Asynchronous API for `ParallelRLEnv`
Hello, this work looks pretty cool and looking forward to using it in the future.
I was wondering if you would be interested in implementing EnvPool's Asynchronous API, which looks like below:
import envpool
import numpy as np
num_envs = 64
batch_size = 16
env = envpool.make("Pong-v5", env_type="gym", num_envs=num_envs, batch_size=batch_size)
action_num = env.action_space.n
env.async_reset()
obs, rew, done, info = env.recv()
print(obs.shape, info["env_id"])
action = np.random.randint(action_num, size=batch_size)
env.send(action, info["env_id"])
obs, rew, done, info = env.recv()
print(obs.shape, info["env_id"])
action = np.random.randint(action_num, size=batch_size)

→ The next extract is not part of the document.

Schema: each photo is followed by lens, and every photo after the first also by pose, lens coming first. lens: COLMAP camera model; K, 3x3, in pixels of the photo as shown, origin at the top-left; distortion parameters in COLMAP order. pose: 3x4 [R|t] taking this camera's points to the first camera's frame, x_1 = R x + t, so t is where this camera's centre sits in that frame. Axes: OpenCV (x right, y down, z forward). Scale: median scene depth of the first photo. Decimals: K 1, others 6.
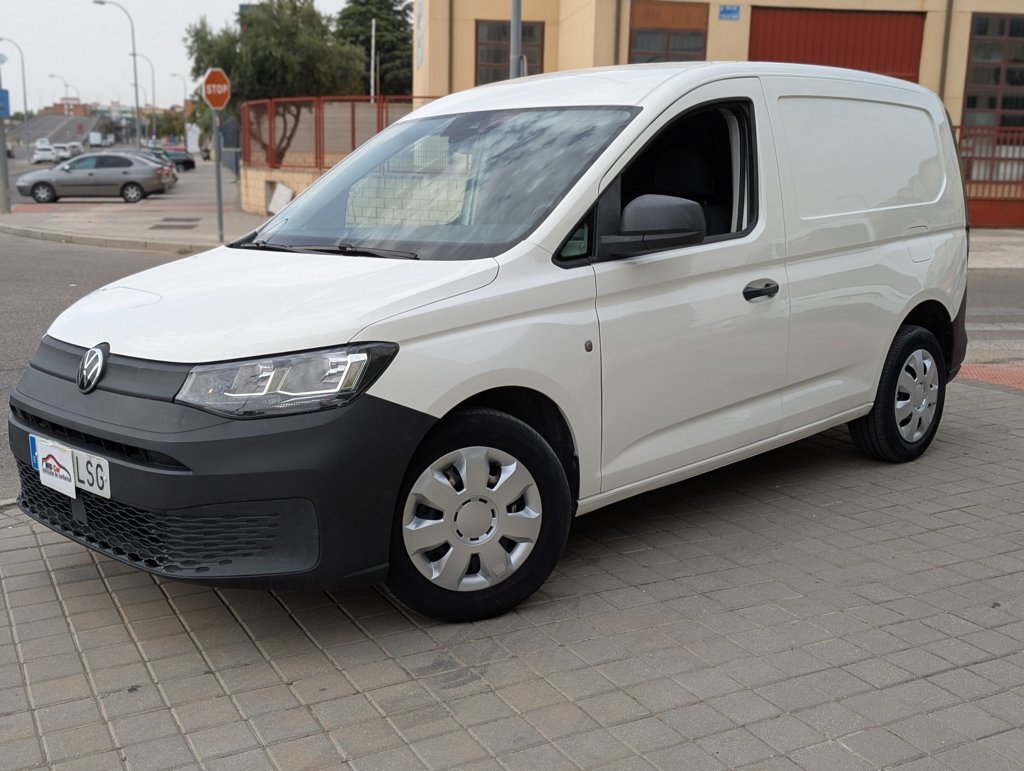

env.send(action, info["env_id"])
obs, rew, done, info = env.recv()
print(obs.shape, info["env_id"])
action = np.random.randint(action_num, size=batch_size)
env.send(action, info["env_id"])
(16, 4, 84, 84) [ 1 0 8 3 5 9 11 6 13 12 16 14 4 18 2 19]
(16, 4, 84, 84) [23 24 17 21 25 26 28 20 32 31 22 7 15 29 27 30]
(16, 4, 84, 84) [34 10 38 41 40 35 33 36 39 37 42 48 51 50 52 44]
The general idea is to return a subset of the environments for the agent to sample actions while the environments execute other actions. This approach should scale considerably better, primarily when the engine backend uses socket (#219). In CleanRL we have a fast PPO implementation prototype that leverages this async API (see code here)
https://github.com/Farama-Foundation/Gymnasium/pull/98 also contains an example of implementing this type of Async API with existing vectorized environments.
Ah very cool @vwxyzjn! I'm learning a bit on how this is different from MultiProcessRLEnv (source). In general I agree yes that this would be good to support, all the best RL infrastructure's I know have been going async like this.
I think @edbeeching will comment when he's back in a couple days.